8. Helping others helps us
If you feel that you could benefit from having greater meaning & purpose in your life, consider taking up volunteering for a couple of hours a week, or just offer to help out a neighbour or relative. Serving others is, paradoxically, the best way of looking after ourselves.
9. Reframing rigid thinking
Anxious feelings can often lock our attention on a problem, causing us to believe that it will never change or go away. This is sometimes called permanent thinking.
A technique which can help us to get beyond permanent thinking is to write about the problem, or record yourself talking about it, reframing it using words and phrases like ‘yet’, ‘at the moment’ or ‘some of the time’, which open up the possibility for change.

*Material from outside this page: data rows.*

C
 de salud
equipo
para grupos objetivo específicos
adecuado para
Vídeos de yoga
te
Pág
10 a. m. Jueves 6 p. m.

So for example, if we felt that we were never going to find a job again, we might write down the feeling as follows: “I don’t have a job at the moment,” or “I haven’t found a job yet.”
Notice any permanent thoughts which pop up, write them down and see if you can reframe them using ‘yet’, ‘at the moment’ or ‘some of the time’.
10. Getting into your Observing Self
Strong emotions, like anxiety, depression and anger, can trick us into thinking that we are the emotion or mental ill health issue itself. This can then get in the way of appreciating the positive things in our lives which support recovery.
We can see this happening when we hear ourselves and other people say things like, “I’m depressed,” or “I have anxiety.”
Of course, all of us are much more than just depression or anxiety. We all have knowledge, skills, hobbies, interests and life experiences which make up who we are, and which we can draw upon to aid recovery.
Our observing self is that part of us which can become more aware that we are not just our emotions, feelings and thoughts.
To get into your observing self, practice using the word the when naming your emotions and feelings.
So for example, instead of saying, “I’ve been depressed for six months,” you might say, “the depression has been an issue for six months”. Or, instead of saying “I have anxiety,” we might say, “the anxiety occurs when I feel uncertain about the future.”
When you get into the habit of stepping back from difficult emotions and feelings – using the word the to describe them – you may notice when the depression or the anxiety feel less noticeable too.